Мне стало интересно, насколько далеко в конечном итоге может зайти тропа, и поэтому я позвонил нескольким геологам. Первый из них сказал, что согласно его исследованиям, в южной Мексике должен находиться карман Аппалачских скал, который вышел на поверхность одновременно с образованием Мексиканского залива. Вторая сказала, что ничего не знает о мексиканских Аппалачах, но слышала, что остатки Аппалачей можно найти в Коста-Рике. Третий геолог не смог ни подтвердить, ни опровергнуть мнения своих коллег, однако у него были все основания полагать, что следы Аппалачей можно найти в Аргентине.
Я поделился с Диком Андерсоном информацией, полученной от этих геологов, и к моему удивлению он нашел ее любопытной. «Суть этого проекта в том, что тропа продляется только тогда, когда люди сами этого хотят. Лично мы не ведем кампанию за ее продление, – сказал он, – но мы готовы до конца соблюдать этот принцип».
До того, как судьба забросила меня в Атласские горы, этот принцип звучал благородно и амбициозно: проследить остатки древнего, разбросанного по континентам горного хребта; бороться с бесконечностью геологического времени; размывать политические границы; соединять народы и страны. Однако в Марокко все это вдруг стало казаться мне диким идеализмом. Марокканская часть тропы, в отличие от американской, будет проходить не по безлюдным паркам, а по густонаселенной местности. Интересно, как будут реагировать местные, когда туда начнут прибывать сквозные хайкеры из Джорджии? Будут ли они им рады так же, как были рады мне, или же бесконечные потоки незнакомцев с фотоаппаратами начнут их раздражать? А как насчет самих хайкеров? Будут ли они уважать местных жителей или же они, как обычно, увидят в них только вредителей, разрушающих девственную природу?

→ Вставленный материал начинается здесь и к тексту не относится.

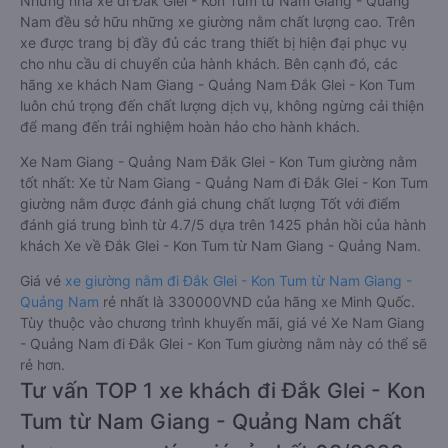
Những nhà xe đi Đắk Glei - Kon Tum từ Nam Giang - Quảng
Nam đều sở hữu những xe giường nằm chất lượng cao. Trên
xe được trang bị đầy đủ các trang thiết bị hiện đại phục vụ
cho nhu cầu di chuyển của hành khách. Bên cạnh đó, các
hãng xe khách Nam Giang - Quảng Nam Đắk Glei - Kon Tum
luôn chú trọng đến chất lượng dịch vụ, không ngừng cải thiện
để mang đến trải nghiệm hoàn hảo cho hành khách.
Xe Nam Giang - Quảng Nam Đắk Glei - Kon Tum giường nằm
tốt nhất: Xe từ Nam Giang - Quảng Nam đi Đắk Glei - Kon Tum
giường nằm được đánh giá chung chất lượng Tốt với điểm
đánh giá trung bình từ 4.7/5 dựa trên 1425 phản hồi của hành
khách Xe về Đắk Glei - Kon Tum từ Nam Giang - Quảng Nam.
Giá vé
xe giường nằm đi Đắk Glei - Kon Tum từ Nam Giang -
Quảng Nam
rẻ nhất là 330000VND của hãng xe Minh Quốc.
Tùy thuộc vào chương trình khuyến mãi, giá vé Xe Nam Giang
- Quảng Nam đi Đắk Glei - Kon Tum giường nằm này có thể sẽ
rẻ hơn.
Tư vấn TOP 1 xe khách đi Đắk Glei - Kon
Tum từ Nam Giang - Quảng Nam chất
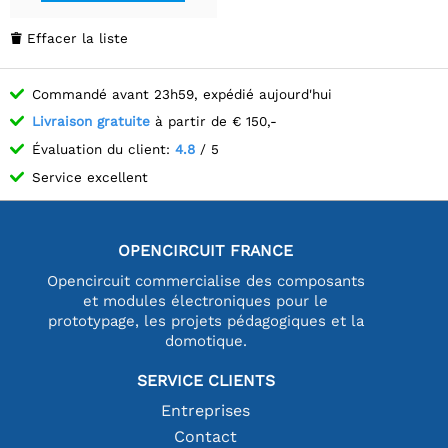
Effacer la liste

Commandé avant 23h59, expédié aujourd'hui
Livraison gratuite
à partir de € 150,-
Évaluation du client:
4.8
/ 5
Service excellent
OPENCIRCUIT FRANCE
Opencircuit commercialise des composants
et modules électroniques pour le
prototypage, les projets pédagogiques et la
domotique.
SERVICE CLIENTS
Entreprises
Contact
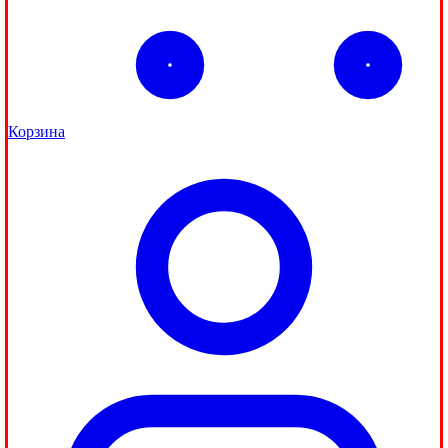
Корзина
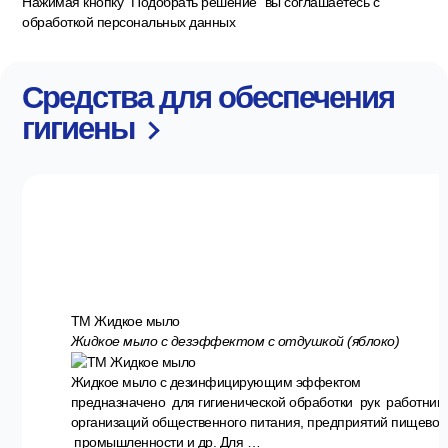
Нажимая кнопку “Подобрать решение” вы соглашаетесь с
обработкой персональных данных
Средства для обеспечения
гигиены
ТМ Жидкое мыло
Жидкое мыло с дезэффектом с отдушкой (яблоко)
Жидкое мыло с дезинфицирующим эффектом
предназначено для гигиенической обработки рук работник
организаций общественного питания, предприятий пищевой
промышленности и др. Для …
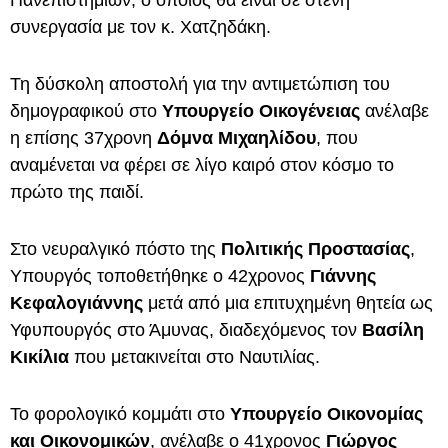
Πανεπιστημίων, ο οποίος θα είναι σε στενή
συνεργασία με τον κ. Χατζηδάκη.
Τη δύσκολη αποστολή για την αντιμετώπιση του
δημογραφικού στο
Υπουργείο Οικογένειας
ανέλαβε
η επίσης 37χρονη
Δόμνα Μιχαηλίδου
, που
αναμένεται να φέρει σε λίγο καιρό στον κόσμο το
πρώτο της παιδί.
Στο νευραλγικό πόστο της
Πολιτικής Προστασίας
,
Υπουργός τοποθετήθηκε ο 42χρονος
Γιάννης
Κεφαλογιάννης
μετά από μια επιτυχημένη θητεία ως
Υφυπουργός στο Άμυνας, διαδεχόμενος τον
Βασίλη
Κικίλια
που μετακινείται στο Ναυτιλίας.
Το φορολογικό κομμάτι στο
Υπουργείο Οικονομίας
και Οικονομικών
, ανέλαβε ο 41χρονος
Γιώργος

Я начал сомневаться в том, что простые физические связи, будь то тропы, шоссе или волоконная оптика, способны преодолевать пропасти, разделяющие представителей разных культур. В эпоху реактивных самолетов и Интернета мир стал как никогда маленьким и взаимосвязанным. Однако никакие сети не способны установить связь, которую мы имеем в виду, когда говорим, что у нас «есть с кем-то тесная связь». Философ Макс Шелер называл это «чувством товарищества» – чувством полного взаимопонимания. Он утверждал, что этот тип связи требует от нас осознания того факта, что разум другого человека имеет «реальность, равную нашей собственной». Это осознание, в свою очередь, позволяет нам выйти за пределы нашего индивидуального разума и воспользоваться преимуществами разума коллективного. «Именно чувство товарищества, – писал Шелер, – полностью преодолевает эгоизм, эгоцентризм и солипсизм».